• **WHAT THE TASK REQUIRES**
The full listing, written out exactly and without images, is the expected result.

[[ MATERIAL PROVIDED, beginning ]]

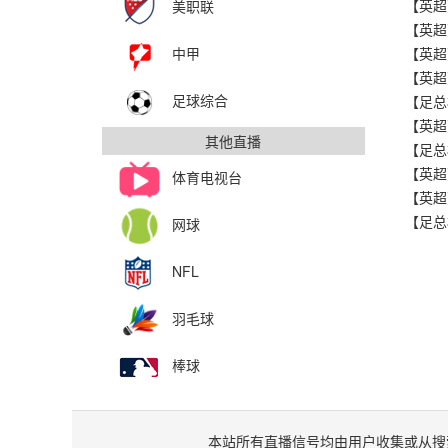
美职联
中甲
足球综合
其他直播
体育电视台
网球
NFL
羽毛球
棒球
本站所有直播信号均由用户收集或从搜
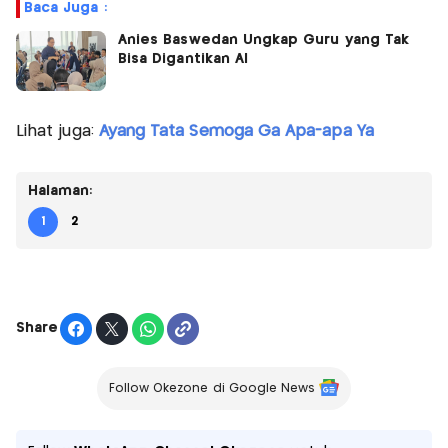
Baca Juga :
Anies Baswedan Ungkap Guru yang Tak
Bisa Digantikan AI
Lihat juga:
Ayang Tata Semoga Ga Apa-apa Ya
Halaman:
1
2
Share
Follow Okezone di Google News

[[ MATERIAL PROVIDED, end ]]

• **SOLVED PROBLEM**
美职联
中甲
足球综合
其他直播
体育电视台
网球
NFL
羽毛球
棒球
本站所有直播信号均由用户收集或从搜
Baca Juga :
Anies Baswedan Ungkap Guru yang Tak
Bisa Digantikan AI
Lihat juga:
Ayang Tata Semoga Ga Apa-apa Ya
Halaman:
1
2
Share
Follow Okezone di Google News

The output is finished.